Title

Relationships between the results of anorectal investigations and symptom severity in patients with faecal incontinence

Document Type

Journal Article

Publication Title

International Journal of Colorectal Disease

Publisher

Springer

School

Centre for Nursing, Midwifery and Health Services Research

Comments

Originally published as: Heitmann, P. T., Rabbitt, P., Schloithe, A., Patton, V., Skuza, P. P., Wattchow, D. A., & Dinning, P. G. (2019). Relationships between the results of anorectal investigations and symptom severity in patients with faecal incontinence. International Journal of Colorectal Disease, 34(8), 1445-1454. Original publication available here

Abstract

Purpose

Anorectal dysfunction is the focus of diagnostic investigations for faecal incontinence. However, severity of incontinence and anorectal investigation results can be discordant.
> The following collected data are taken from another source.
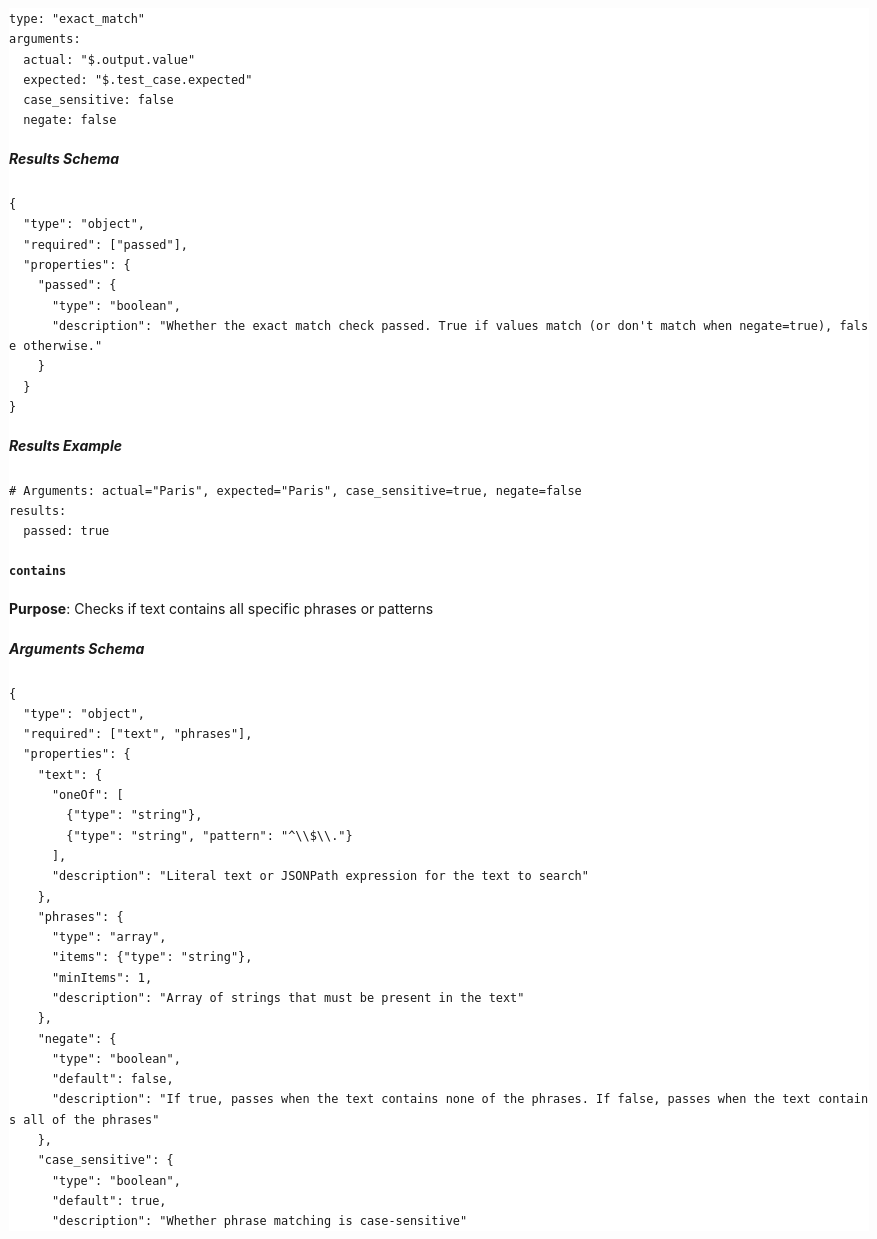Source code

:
 ```
type: "exact_match"
arguments:
  actual: "$.output.value"
  expected: "$.test_case.expected"
  case_sensitive: false
  negate: false
```

##### Results Schema

```
{
  "type": "object",
  "required": ["passed"],
  "properties": {
    "passed": {
      "type": "boolean",
      "description": "Whether the exact match check passed. True if values match (or don't match when negate=true), false otherwise."
    }
  }
}
```

##### Results Example

```
# Arguments: actual="Paris", expected="Paris", case_sensitive=true, negate=false
results:
  passed: true
```

#### **`contains`**

**Purpose**: Checks if text contains all specific phrases or patterns

##### Arguments Schema

```
{
  "type": "object",
  "required": ["text", "phrases"],
  "properties": {
    "text": {
      "oneOf": [
        {"type": "string"},
        {"type": "string", "pattern": "^\\$\\."}
      ],
      "description": "Literal text or JSONPath expression for the text to search"
    },
    "phrases": {
      "type": "array",
      "items": {"type": "string"},
      "minItems": 1,
      "description": "Array of strings that must be present in the text"
    },
    "negate": {
      "type": "boolean",
      "default": false,
      "description": "If true, passes when the text contains none of the phrases. If false, passes when the text contains all of the phrases"
    },
    "case_sensitive": {
      "type": "boolean",
      "default": true,
      "description": "Whether phrase matching is case-sensitive"
```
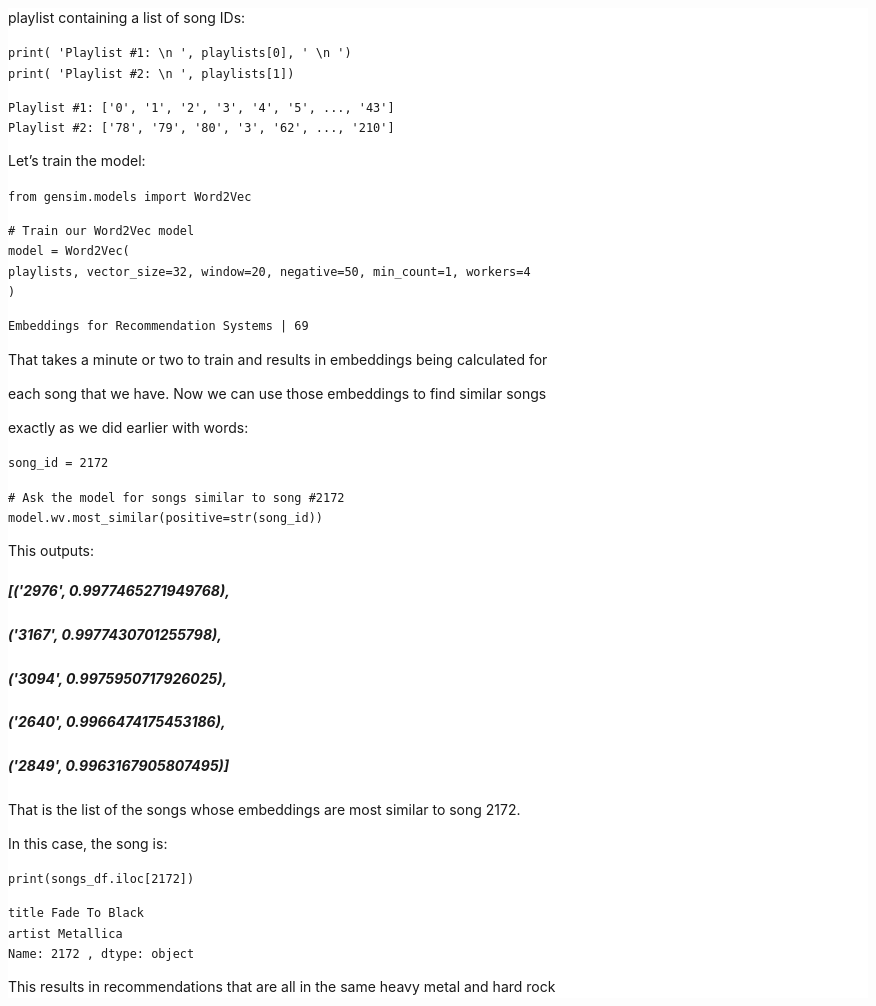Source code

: playlist containing a list of song IDs:

```
print( 'Playlist #1: \n ', playlists[0], ' \n ')
print( 'Playlist #2: \n ', playlists[1])
```
```
Playlist #1: ['0', '1', '2', '3', '4', '5', ..., '43']
Playlist #2: ['78', '79', '80', '3', '62', ..., '210']
```
Let’s train the model:

```
from gensim.models import Word2Vec
```
```
# Train our Word2Vec model
model = Word2Vec(
playlists, vector_size=32, window=20, negative=50, min_count=1, workers=4
)
```
```
Embeddings for Recommendation Systems | 69
```

That takes a minute or two to train and results in embeddings being calculated for

each song that we have. Now we can use those embeddings to find similar songs

exactly as we did earlier with words:

```
song_id = 2172
```
```
# Ask the model for songs similar to song #2172
model.wv.most_similar(positive=str(song_id))
```
This outputs:

##### [('2976', 0.9977465271949768),

##### ('3167', 0.9977430701255798),

##### ('3094', 0.9975950717926025),

##### ('2640', 0.9966474175453186),

##### ('2849', 0.9963167905807495)]

That is the list of the songs whose embeddings are most similar to song 2172.

In this case, the song is:

```
print(songs_df.iloc[2172])
```
```
title Fade To Black
artist Metallica
Name: 2172 , dtype: object
```
This results in recommendations that are all in the same heavy metal and hard rock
The aim of this study was to define the relationships between anorectal investigation results and incontinence severity to determine which measures, if any, were predictive of incontinence severity.

Methods

Patients presenting for investigation of faecal incontinence completed a symptom questionnaire, anorectal manometry, rectal sensation, pudendal nerve terminal motor latency, and endoanal ultrasound. Bivariate analyses were conducted between the Jorge-Wexner score and investigation results. Subgroup analyses were performed for gender and symptom subtypes (urge, passive, mixed). A multiple regression analysis was performed.

Results

Five hundred and thirty-eight patients were included. There were weak correlations between the Jorge-Wexner score and maximal squeeze pressure [r = − 0.24, 95%CI(− 0.31, − 0.16), p < 0.001], and resting pressure [r = − 0.18, (95%CI(− 0.26, − 0.10), p < 0.001]. In men only, there were significant associations between the Jorge-Wexner score and endoanal sonography [IAS defects: t(113) = − 2.26, p = 0.03, d = 0.58, 95%CI(− 4.38, − 0.29)] and rectal sensation (MTV: rs = − 0.24, 95%CI(− 0.41, − 0.06), p = 0.01). No substantial differences were observed in the urge/passive/mixed subgroup analyses. Multiple regression analysis included three variables: age (β = 0.02, p = 0.17), maximal resting pressure (β = − 0.01, p = 0.28), and maximal squeeze pressure (β = − 0.01, p < 0.01). The variance in the Jorge-Wexner score accounted for by this model was < 10%, (R2 = 0.07, p = < 0.01, adjusted R2 = 0.06).

Conclusion

Anorectal investigations cannot predict the severity of faecal incontinence. This may be due to limitations of diagnostic modalities, the heterogeneity of anorectal dysfunction in these patients, or contributing factors which are extrinsic to the anorectum.